А выражением этой новой жизни является новая мораль. Как сказал крупнейший греческий специалист по христианской этике проф. Георгий Мандзаридис, "христианская мораль, как жизнь по Христу, есть внешнее выражение жизни во Христе"[1]. А основные христианские добродетели суть дары Св. Духа. Ап. Павел пишет: "Плод же духа: любовь, радость, мир, долготерпение, благость, милосердие, вера, кротость, воздержание" (Гал 5. 22-3). Когда христианин прилагает усилия к тому, чтобы жить в соответствии с новым бытием, обретенным в таинствах, он приобщается к Святому Духу, дарующему это добродетели.

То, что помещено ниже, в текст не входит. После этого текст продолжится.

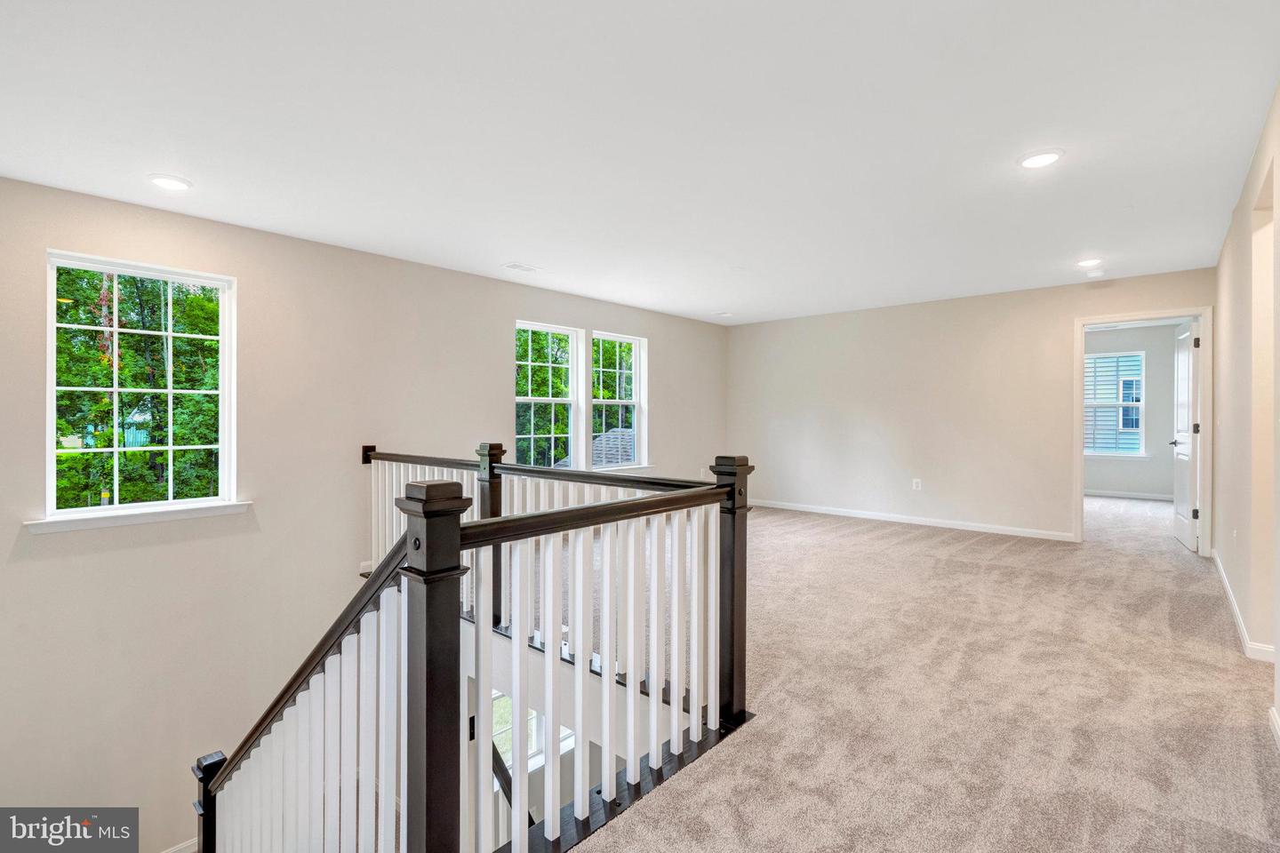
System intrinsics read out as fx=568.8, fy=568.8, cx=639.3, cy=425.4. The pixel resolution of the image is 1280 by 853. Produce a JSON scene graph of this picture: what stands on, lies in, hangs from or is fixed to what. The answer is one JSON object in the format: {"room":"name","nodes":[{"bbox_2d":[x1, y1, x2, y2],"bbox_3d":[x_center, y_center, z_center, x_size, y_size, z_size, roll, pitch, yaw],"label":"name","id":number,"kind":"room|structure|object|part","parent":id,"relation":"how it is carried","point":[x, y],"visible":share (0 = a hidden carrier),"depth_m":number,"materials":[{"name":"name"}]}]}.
{"room":"hallway","nodes":[
{"label":"hallway","id":0,"kind":"room"},
{"bbox_2d":[0,171,727,849],"bbox_3d":[-1.617,1.286,4.997,0.173,5.103,8.361,0,0,41],"label":"left wall","id":1,"kind":"structure","parent":0,"point":[500,369],"depth_m":3.78,"materials":[{"name":"paint"}]},
{"bbox_2d":[25,500,251,534],"bbox_3d":[-2.831,0.518,3.298,0.110,0.077,0.911,0,0,41],"label":"window sill","id":2,"kind":"structure","parent":1,"relation":"attached to","point":[144,518],"depth_m":3.21,"materials":[{"name":"white paint"}]},
{"bbox_2d":[41,249,240,526],"bbox_3d":[-3.057,-0.198,3.542,0.142,1.554,0.870,0,0,41],"label":"window","id":3,"kind":"structure","parent":1,"relation":"in","point":[172,503],"depth_m":3.54,"materials":[{"name":"white glass"}]},
{"bbox_2d":[160,837,199,852],"bbox_3d":[-3.206,2.810,3.441,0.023,0.208,2.923,0,0,41],"label":"baseboard","id":4,"kind":"structure","parent":1,"relation":"attached to","point":[176,849],"depth_m":3.73,"materials":[{"name":"white paint"}]},
{"bbox_2d":[489,688,575,770],"bbox_3d":[-1.098,2.741,5.578,0.138,1.443,1.121,0,0,41],"label":"lower window","id":5,"kind":"structure","parent":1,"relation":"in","point":[509,735],"depth_m":5.54,"materials":[{"name":"white glass"}]},
{"bbox_2d":[512,320,581,470],"bbox_3d":[-0.991,-0.228,5.872,0.132,1.595,0.888,0,0,41],"label":"window","id":6,"kind":"structure","parent":1,"relation":"in","point":[552,402],"depth_m":6.03,"materials":[{"name":"white glass"}]},
{"bbox_2d":[590,330,647,470],"bbox_3d":[-0.274,-0.255,6.490,0.138,1.555,0.883,0,0,41],"label":"window","id":7,"kind":"structure","parent":1,"relation":"in","point":[604,402],"depth_m":6.66,"materials":[{"name":"white glass"}]},
{"bbox_2d":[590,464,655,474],"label":"window sill","id":8,"kind":"structure","parent":1,"relation":"attached to","point":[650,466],"depth_m":6.36,"materials":[{"name":"white paint"}]},
{"bbox_2d":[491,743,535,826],"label":"lower handrail","id":9,"kind":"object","parent":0,"point":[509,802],"visible":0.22,"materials":[{"name":"black wood"}]},
{"bbox_2d":[0,0,1279,326],"bbox_3d":[0.965,-1.352,3.566,5.793,0.137,9.251,0,0,41],"label":"ceiling","id":10,"kind":"structure","parent":0,"point":[705,304],"depth_m":2.50,"materials":[{"name":"white paint"}]},
{"bbox_2d":[147,173,192,191],"bbox_3d":[-2.490,-1.288,3.020,0.201,0.013,0.200,0,0,41],"label":"recessed light","id":11,"kind":"object","parent":10,"relation":"in","point":[169,182],"visible":0.99,"depth_m":3.00,"materials":[{"name":"white plastic"}]},
{"bbox_2d":[502,262,541,272],"bbox_3d":[-0.983,-1.304,4.711,0.174,0.010,0.288,0,0,41],"label":"ceiling vent","id":12,"kind":"object","parent":10,"relation":"in","point":[515,267],"visible":0.99,"depth_m":4.70,"materials":[{"name":"white metal"}]},
{"bbox_2d":[716,311,734,317],"bbox_3d":[1.029,-1.333,6.844,0.188,0.020,0.186,0,0,41],"label":"recessed light","id":13,"kind":"object","parent":10,"relation":"in","point":[724,315],"visible":0.99,"depth_m":6.81,"materials":[{"name":"white"}]},
{"bbox_2d":[1016,148,1063,168],"bbox_3d":[1.944,-1.292,2.762,0.201,0.013,0.200,0,0,41],"label":"recessed light","id":14,"kind":"object","parent":10,"relation":"in","point":[1040,160],"visible":0.99,"depth_m":2.75,"materials":[{"name":"white plastic"}]},
{"bbox_2d":[1075,256,1103,267],"bbox_3d":[3.598,-1.305,4.548,0.198,0.023,0.195,0,0,41],"label":"recessed light","id":15,"kind":"object","parent":10,"relation":"in","point":[1085,262],"visible":0.99,"depth_m":4.52,"materials":[{"name":"white plastic"}]},
{"bbox_2d":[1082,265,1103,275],"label":"smoke detector","id":16,"kind":"object","parent":10,"relation":"attached to","point":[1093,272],"visible":0.99,"depth_m":4.81,"materials":[{"name":"white plastic"}]},
{"bbox_2d":[552,494,1279,852],"bbox_3d":[1.248,1.342,4.194,6.217,0.329,9.496,0,0,41],"label":"carpet floor","id":17,"kind":"structure","parent":0,"point":[832,538],"depth_m":2.42,"materials":[{"name":"beige carpet"}]},
{"bbox_2d":[191,445,750,852],"bbox_3d":[-0.984,1.300,2.569,3.282,2.383,2.321,0,0,41],"label":"stair railing","id":18,"kind":"object","parent":17,"relation":"on","point":[607,596],"visible":0.97,"depth_m":1.77,"materials":[{"name":"wood"}]},
{"bbox_2d":[728,266,1215,544],"bbox_3d":[3.106,-0.126,6.324,4.868,2.482,0.134,0,0,41],"label":"back wall","id":19,"kind":"structure","parent":0,"point":[1070,315],"depth_m":6.16,"materials":[{"name":"paint"}]},
{"bbox_2d":[752,498,1074,541],"bbox_3d":[2.759,1.052,6.591,4.052,0.087,0.015,0,0,41],"label":"baseboard","id":20,"kind":"structure","parent":19,"relation":"attached to","point":[843,513],"depth_m":6.25,"materials":[{"name":"white paint"}]},
{"bbox_2d":[911,478,922,490],"bbox_3d":[3.016,0.644,6.195,0.075,0.127,0.013,0,0,41],"label":"wall socket","id":21,"kind":"object","parent":19,"relation":"attached to","point":[915,486],"visible":0.99,"depth_m":6.19,"materials":[{"name":"white plastic"}]},
{"bbox_2d":[1074,306,1212,552],"bbox_3d":[4.585,0.071,5.184,0.990,2.106,0.170,0,0,41],"label":"door frame","id":22,"kind":"structure","parent":19,"relation":"attached to","point":[1204,315],"depth_m":5.05,"materials":[{"name":"white paint"}]},
{"bbox_2d":[1170,320,1199,551],"bbox_3d":[5.081,0.085,5.308,0.168,2.038,0.814,0,0,41],"label":"door","id":23,"kind":"structure","parent":22,"relation":"attached to","point":[1186,476],"depth_m":5.19,"materials":[{"name":"white paint"}]},
{"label":"hinge","id":24,"kind":"part","parent":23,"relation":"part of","materials":[{"name":"metal"}]},
{"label":"hinge","id":25,"kind":"part","parent":23,"relation":"part of","materials":[{"name":"black metal"}]},
{"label":"hinge","id":26,"kind":"part","parent":23,"relation":"part of","materials":[{"name":"metal"}]},
{"bbox_2d":[1084,323,1178,498],"bbox_3d":[6.825,-0.183,8.556,3.311,2.518,0.144,0,0,41],"label":"bedroom wall","id":27,"kind":"structure","parent":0,"point":[1171,491],"depth_m":8.10,"materials":[{"name":"grey paint"}]},
{"bbox_2d":[1084,350,1146,456],"bbox_3d":[7.054,-0.319,8.643,0.980,1.555,0.136,0,0,41],"label":"bedroom window","id":28,"kind":"structure","parent":27,"relation":"in","point":[1131,404],"depth_m":8.54,"materials":[{"name":"white glass"}]},
{"bbox_2d":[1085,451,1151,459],"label":"window sill","id":29,"kind":"structure","parent":27,"relation":"attached to","point":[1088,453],"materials":[{"name":"white paint"}]},
{"bbox_2d":[1085,488,1173,500],"bbox_3d":[7.015,1.007,8.274,2.411,0.093,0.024,0,0,41],"label":"baseboard","id":30,"kind":"structure","parent":27,"relation":"attached to","point":[1140,496],"depth_m":8.24,"materials":[{"name":"white paint"}]},
{"bbox_2d":[1210,82,1279,735],"bbox_3d":[2.315,-0.086,1.858,0.135,2.518,7.513,0,0,41],"label":"right wall","id":31,"kind":"structure","parent":0,"point":[1238,250],"depth_m":2.92,"materials":[{"name":"beige paint"}]},
{"bbox_2d":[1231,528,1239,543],"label":"wall socket","id":32,"kind":"object","parent":31,"relation":"attached to","point":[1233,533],"visible":0.97,"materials":[{"name":"white plastic"}]},
{"bbox_2d":[1211,551,1275,662],"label":"baseboard","id":33,"kind":"structure","parent":31,"relation":"attached to","point":[1238,620],"depth_m":3.16,"materials":[{"name":"white paint"}]},
{"bbox_2d":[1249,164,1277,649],"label":"doorway","id":34,"kind":"object","parent":31,"relation":"in","point":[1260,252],"visible":0.61,"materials":[{"name":"paint"}]},
{"bbox_2d":[1267,706,1279,748],"bbox_3d":[1.309,1.105,0.896,0.018,0.082,3.757,0,0,41],"label":"baseboard","id":35,"kind":"structure","parent":31,"relation":"attached to","point":[1278,732],"depth_m":2.09,"materials":[{"name":"white paint"}]},
{"label":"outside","id":36,"kind":"structure","parent":0,"visible":0},
{"bbox_2d":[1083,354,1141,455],"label":"neighbouring house","id":37,"kind":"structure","parent":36,"point":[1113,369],"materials":[{"name":"teal plastic"}]},
{"label":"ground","id":38,"kind":"structure","parent":36,"visible":0},
{"bbox_2d":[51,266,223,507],"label":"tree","id":39,"kind":"object","parent":38,"relation":"on","point":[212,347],"visible":0.46,"depth_m":10.55,"materials":[{"name":"green plant"}]},
{"bbox_2d":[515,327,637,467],"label":"tree","id":40,"kind":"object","parent":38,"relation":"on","point":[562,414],"visible":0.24,"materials":[{"name":"green plant"}]},
{"bbox_2d":[555,427,634,468],"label":"roof","id":41,"kind":"structure","parent":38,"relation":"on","point":[595,446],"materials":[{"name":"grey"}]}
]}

         Таким образом, христианская мораль есть следствие нового бытия, которое даруется человеку в аутентичной христианской Церкви. Но есть и обратное движение. По мере исполнения евангельских заповедей человек, во-первых, познает их Божественное происхождение, а во-вторых – что непосредственно относится к нашей теме – входит в иное бытие, действительно Божье бытие. Он приобщается к Богу, к Его Божественным энергиям, преображается во всем своем психосоматическом составе, приобщается к той Жизни с избытком, о которой в Евангелии говорит Христос: "Я пришел для того, чтобы имели жизнь и имели с избытком" (Ин 10. 10).

         Эта неразрывная связь христианской морали с онтологией привела ряд православных мыслителей к выводу о том, что христианские моральные нормы суть законы бытия. В особенности, что закон христианской любви есть непреложный закон бытия. Если человек следует ему, он пребывает в гармонии с онтологическими основами мира. А если нарушает, то он причиняет вред себе на всех уровнях своего бытия. Спасибо за внимание.


 

[1] Μαντζαρίδης Γ. Ἰ. Εἰσαγωγὴ στὴν Ἠθική. Θεσσαλονίκη, 1995. Σ. 13.